What are the main sources of computational bottlenecks when training large Transformer models?

The main sources of computational bottlenecks when training large Transformer models are the self-attention mechanism, the feed-forward networks, and the large vocabulary size. The self-attention mechanism has a computational complexity of O(n^2), where n is the sequence length. This means that the computational cost of self-attention grows quadratically with the sequence length, making it a major bottleneck for long sequences. Calculating the attention weights between every pair of words becomes very expensive for long documents or paragraphs. The feed-forward networks, which are applied independently to each word representation, also contribute to the computational cost.

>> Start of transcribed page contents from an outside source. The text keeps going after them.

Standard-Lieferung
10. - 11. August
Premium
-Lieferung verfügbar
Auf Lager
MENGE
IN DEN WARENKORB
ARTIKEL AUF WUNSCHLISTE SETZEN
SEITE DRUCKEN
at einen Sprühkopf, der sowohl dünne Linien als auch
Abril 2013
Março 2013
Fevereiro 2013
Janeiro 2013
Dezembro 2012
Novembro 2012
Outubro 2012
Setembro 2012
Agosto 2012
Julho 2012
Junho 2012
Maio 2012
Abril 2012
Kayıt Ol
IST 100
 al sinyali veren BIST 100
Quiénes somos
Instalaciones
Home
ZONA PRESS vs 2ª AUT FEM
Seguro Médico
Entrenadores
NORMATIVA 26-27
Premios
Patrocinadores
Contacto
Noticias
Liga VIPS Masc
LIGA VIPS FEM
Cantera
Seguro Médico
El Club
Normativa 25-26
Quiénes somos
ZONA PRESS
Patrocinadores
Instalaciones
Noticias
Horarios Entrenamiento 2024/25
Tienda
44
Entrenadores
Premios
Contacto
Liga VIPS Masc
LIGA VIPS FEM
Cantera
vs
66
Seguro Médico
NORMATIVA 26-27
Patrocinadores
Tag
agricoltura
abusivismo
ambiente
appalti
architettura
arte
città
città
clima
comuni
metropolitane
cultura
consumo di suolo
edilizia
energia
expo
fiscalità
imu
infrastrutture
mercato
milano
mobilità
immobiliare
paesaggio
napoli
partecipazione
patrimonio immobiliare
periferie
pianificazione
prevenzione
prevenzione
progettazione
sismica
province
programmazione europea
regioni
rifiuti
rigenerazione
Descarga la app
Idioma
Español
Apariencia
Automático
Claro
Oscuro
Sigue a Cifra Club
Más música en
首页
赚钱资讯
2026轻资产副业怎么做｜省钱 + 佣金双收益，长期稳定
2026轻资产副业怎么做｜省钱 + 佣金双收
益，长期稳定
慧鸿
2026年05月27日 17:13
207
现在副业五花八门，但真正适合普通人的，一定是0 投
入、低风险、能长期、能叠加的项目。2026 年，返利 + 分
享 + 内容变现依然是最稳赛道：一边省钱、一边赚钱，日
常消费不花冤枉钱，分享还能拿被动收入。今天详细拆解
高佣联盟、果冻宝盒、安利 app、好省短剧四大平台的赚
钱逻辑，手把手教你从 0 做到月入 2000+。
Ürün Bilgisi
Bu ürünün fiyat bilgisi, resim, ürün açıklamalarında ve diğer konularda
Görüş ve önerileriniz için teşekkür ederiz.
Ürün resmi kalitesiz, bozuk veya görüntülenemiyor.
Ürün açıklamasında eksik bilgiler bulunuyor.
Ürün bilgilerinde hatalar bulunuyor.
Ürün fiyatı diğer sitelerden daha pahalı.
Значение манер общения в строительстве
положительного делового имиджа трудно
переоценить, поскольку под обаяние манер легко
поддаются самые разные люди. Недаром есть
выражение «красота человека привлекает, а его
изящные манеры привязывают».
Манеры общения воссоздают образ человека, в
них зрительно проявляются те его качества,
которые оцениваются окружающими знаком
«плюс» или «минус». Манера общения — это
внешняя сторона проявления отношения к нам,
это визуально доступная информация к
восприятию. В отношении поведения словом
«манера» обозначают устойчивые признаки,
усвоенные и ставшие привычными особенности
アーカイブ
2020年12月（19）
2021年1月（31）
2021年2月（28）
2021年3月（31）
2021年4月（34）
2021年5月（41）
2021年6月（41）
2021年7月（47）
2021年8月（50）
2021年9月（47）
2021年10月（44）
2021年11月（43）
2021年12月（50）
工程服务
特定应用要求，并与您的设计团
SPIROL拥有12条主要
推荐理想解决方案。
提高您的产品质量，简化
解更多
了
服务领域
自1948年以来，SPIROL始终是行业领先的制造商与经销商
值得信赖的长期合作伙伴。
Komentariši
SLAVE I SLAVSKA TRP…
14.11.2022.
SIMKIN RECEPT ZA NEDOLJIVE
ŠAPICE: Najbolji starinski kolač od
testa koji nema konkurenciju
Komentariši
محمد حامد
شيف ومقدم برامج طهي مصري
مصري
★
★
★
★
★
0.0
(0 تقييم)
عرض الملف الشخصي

While the feed-forward networks are linear in the sequence length, they typically have a larger hidden layer size than the embedding dimension, which increases the computational cost. For example, if the embedding dimension is 512 and the hidden layer size is 2048, the feed-forward networks will require significantly more computation than the self-attention mechanism. The large vocabulary size in the output softmax layer is another major bottleneck. The softmax layer calculates the probability distribution over all words in the vocabulary, which can be very large (e.g., tens of thousands or even millions of words). This requires a significant amount of computation and memory, especially for long sequences. Techniques like hierarchical softmax or negative sampling can be used to reduce the computational cost of the softmax layer. Additionally, data movement between devices can become a bottleneck when using model parallelism or data parallelism. Communicating intermediate activations and gradients between devices can be time-consuming, especially when using a slow network connection. Careful optimization of the communication strategy is essential for achieving good performance when training large Transformer models in parallel.